__WRITTEN INSTRUCTION__. Return the text below about the museum's laboratory complex word for word, with no changes.

__DOCUMENT SECTION__.
══════════
Please note that due to a cyber attack, some of our employees can currently only be reached by telephone.

Eine Probe wird in einem Versuchsgefäß erhitzt und so für die Röntgenfluoreszenzanalyse vorbereitet. Foto: Hwa Ja Götz, Museum für Naturkunde Berlin

In this laboratory complex of the Museum für Naturkunde Berlin, researchers investigate the chemical composition and structure of rocks, meteorites, minerals and fossils. The objects come from collections, expeditions and experiments. The material-related research is based on various imaging and chemical-physical methods. The laboratory complex is located on one floor of the museum’s main building for technical and organisational reasons. It features several, complementary large appliances. In many cases, answers to research questions can only be found in the micrometre range. In addition to the museum's working groups, the laboratory complex is also available to guests: Researchers from other institutions, young scientists and students from the near-by universities. Guided tours for visitors provide insights into the research.
══════════
__SUPPLIED ENTRIES__.
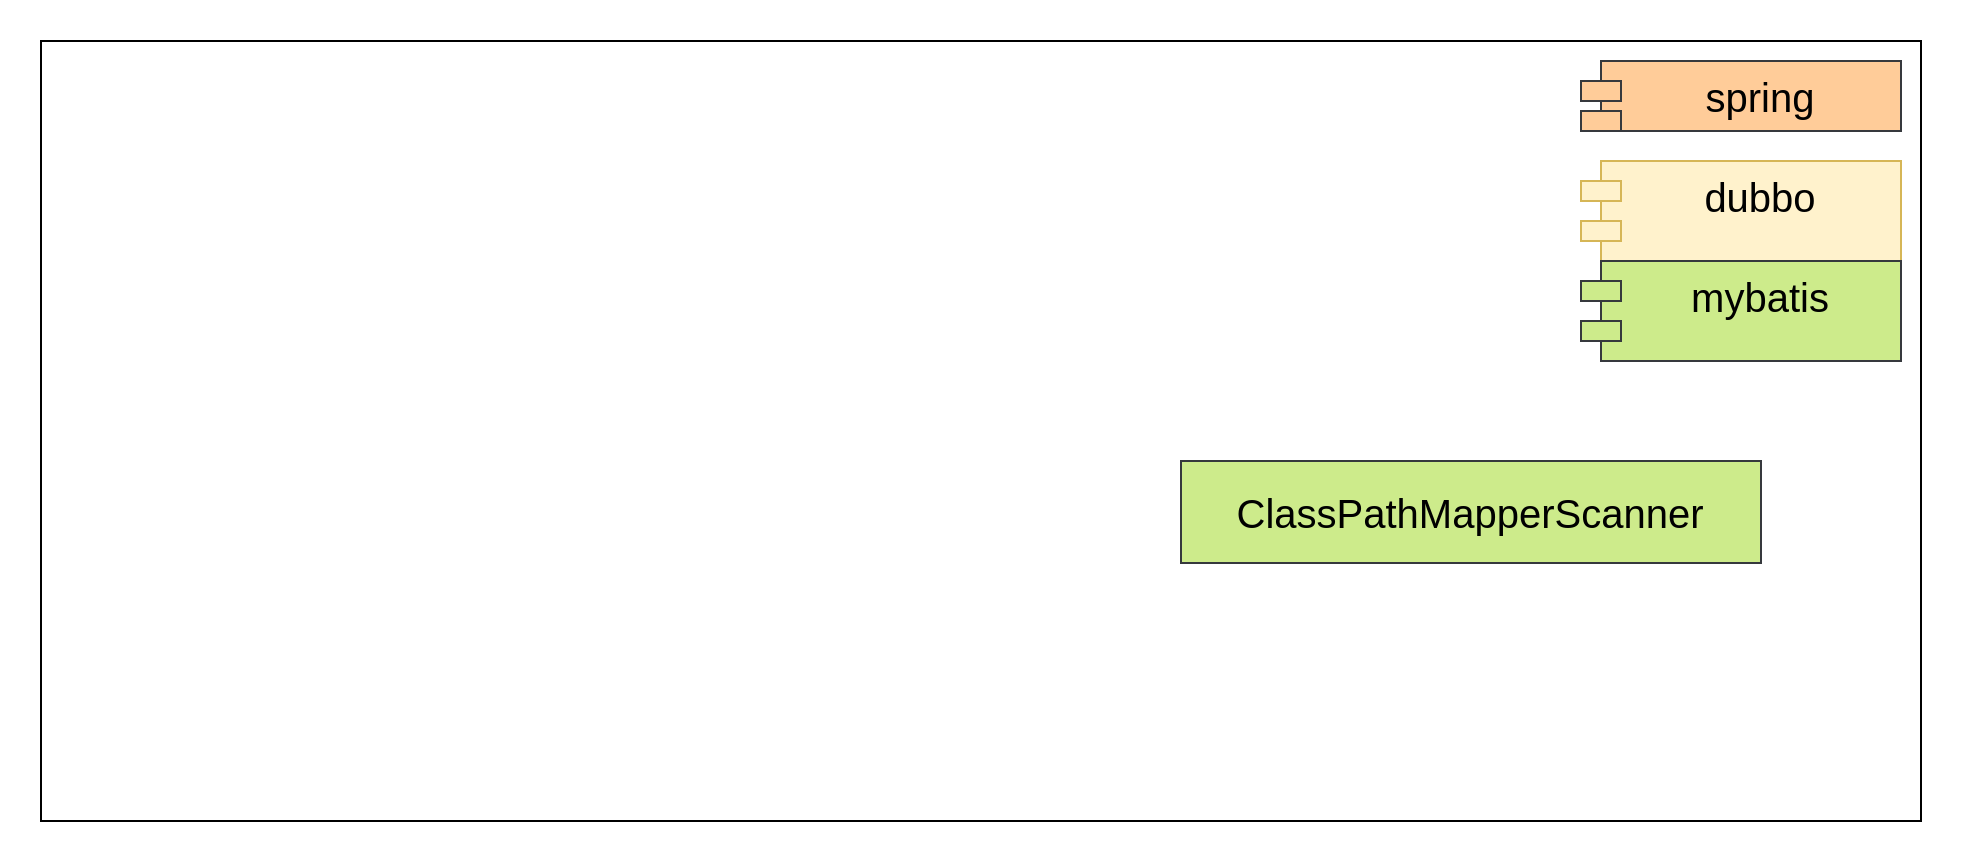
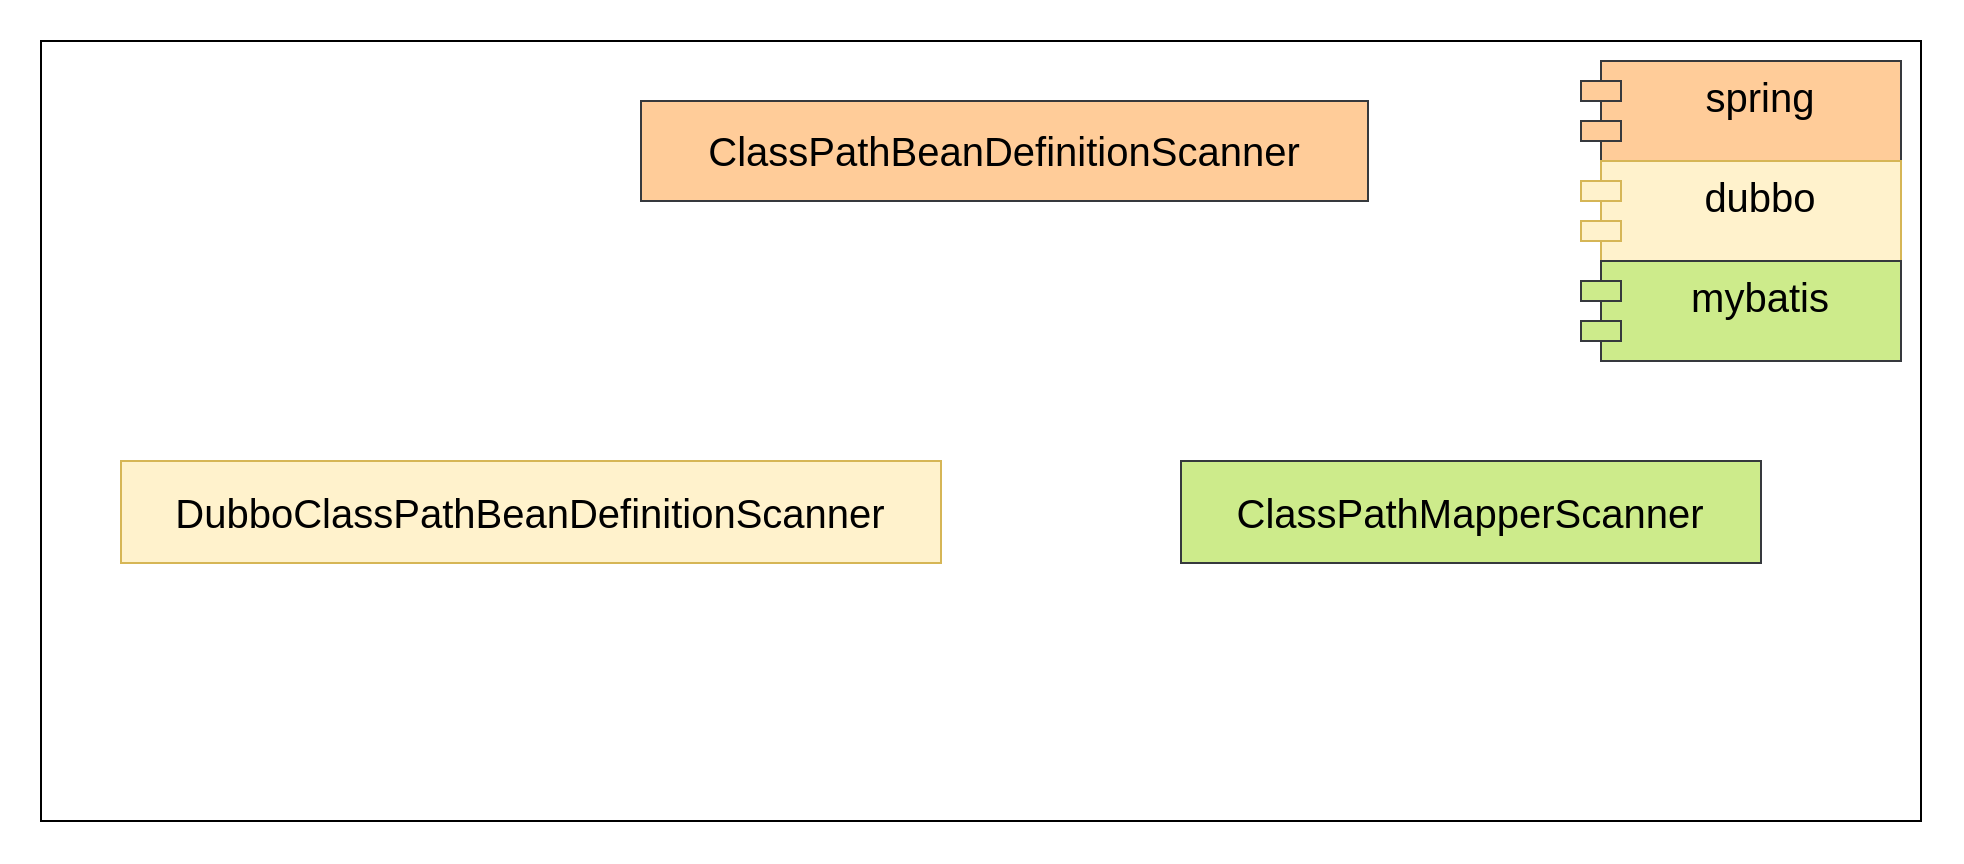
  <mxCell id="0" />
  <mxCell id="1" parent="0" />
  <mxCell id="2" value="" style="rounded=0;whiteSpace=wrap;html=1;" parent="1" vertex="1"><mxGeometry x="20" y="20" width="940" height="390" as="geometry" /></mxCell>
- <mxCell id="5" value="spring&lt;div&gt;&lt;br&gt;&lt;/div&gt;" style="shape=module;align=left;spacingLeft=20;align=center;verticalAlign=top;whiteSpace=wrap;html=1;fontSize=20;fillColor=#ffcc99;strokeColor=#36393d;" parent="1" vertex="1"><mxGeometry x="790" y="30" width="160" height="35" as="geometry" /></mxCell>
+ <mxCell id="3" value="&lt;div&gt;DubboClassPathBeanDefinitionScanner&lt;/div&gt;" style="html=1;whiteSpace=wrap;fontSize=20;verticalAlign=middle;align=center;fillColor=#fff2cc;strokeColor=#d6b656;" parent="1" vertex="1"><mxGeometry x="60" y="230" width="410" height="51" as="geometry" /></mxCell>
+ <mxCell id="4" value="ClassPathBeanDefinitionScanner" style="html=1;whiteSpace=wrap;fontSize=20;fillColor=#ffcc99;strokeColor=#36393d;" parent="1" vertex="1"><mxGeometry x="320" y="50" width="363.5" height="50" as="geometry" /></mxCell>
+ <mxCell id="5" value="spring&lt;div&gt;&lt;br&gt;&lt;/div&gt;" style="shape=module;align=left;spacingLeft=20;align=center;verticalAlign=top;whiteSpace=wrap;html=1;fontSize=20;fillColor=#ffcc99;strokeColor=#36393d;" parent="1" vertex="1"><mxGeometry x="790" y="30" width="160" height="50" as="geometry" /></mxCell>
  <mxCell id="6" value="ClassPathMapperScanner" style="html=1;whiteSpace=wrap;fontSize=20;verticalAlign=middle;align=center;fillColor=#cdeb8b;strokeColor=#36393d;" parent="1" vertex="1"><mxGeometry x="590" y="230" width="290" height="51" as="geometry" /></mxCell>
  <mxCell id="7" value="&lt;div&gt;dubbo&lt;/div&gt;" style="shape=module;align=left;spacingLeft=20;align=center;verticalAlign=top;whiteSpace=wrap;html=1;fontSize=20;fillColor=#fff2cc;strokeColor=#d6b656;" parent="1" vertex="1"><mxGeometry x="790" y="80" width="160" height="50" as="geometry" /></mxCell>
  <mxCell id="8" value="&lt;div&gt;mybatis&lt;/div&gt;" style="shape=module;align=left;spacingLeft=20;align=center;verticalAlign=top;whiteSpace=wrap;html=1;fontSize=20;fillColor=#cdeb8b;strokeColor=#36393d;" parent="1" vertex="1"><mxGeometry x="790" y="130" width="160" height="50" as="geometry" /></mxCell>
══════════
__COMPLETE RESPONSE__.
Please note that due to a cyber attack, some of our employees can currently only be reached by telephone.

Eine Probe wird in einem Versuchsgefäß erhitzt und so für die Röntgenfluoreszenzanalyse vorbereitet. Foto: Hwa Ja Götz, Museum für Naturkunde Berlin

In this laboratory complex of the Museum für Naturkunde Berlin, researchers investigate the chemical composition and structure of rocks, meteorites, minerals and fossils. The objects come from collections, expeditions and experiments. The material-related research is based on various imaging and chemical-physical methods. The laboratory complex is located on one floor of the museum’s main building for technical and organisational reasons. It features several, complementary large appliances. In many cases, answers to research questions can only be found in the micrometre range. In addition to the museum's working groups, the laboratory complex is also available to guests: Researchers from other institutions, young scientists and students from the near-by universities. Guided tours for visitors provide insights into the research.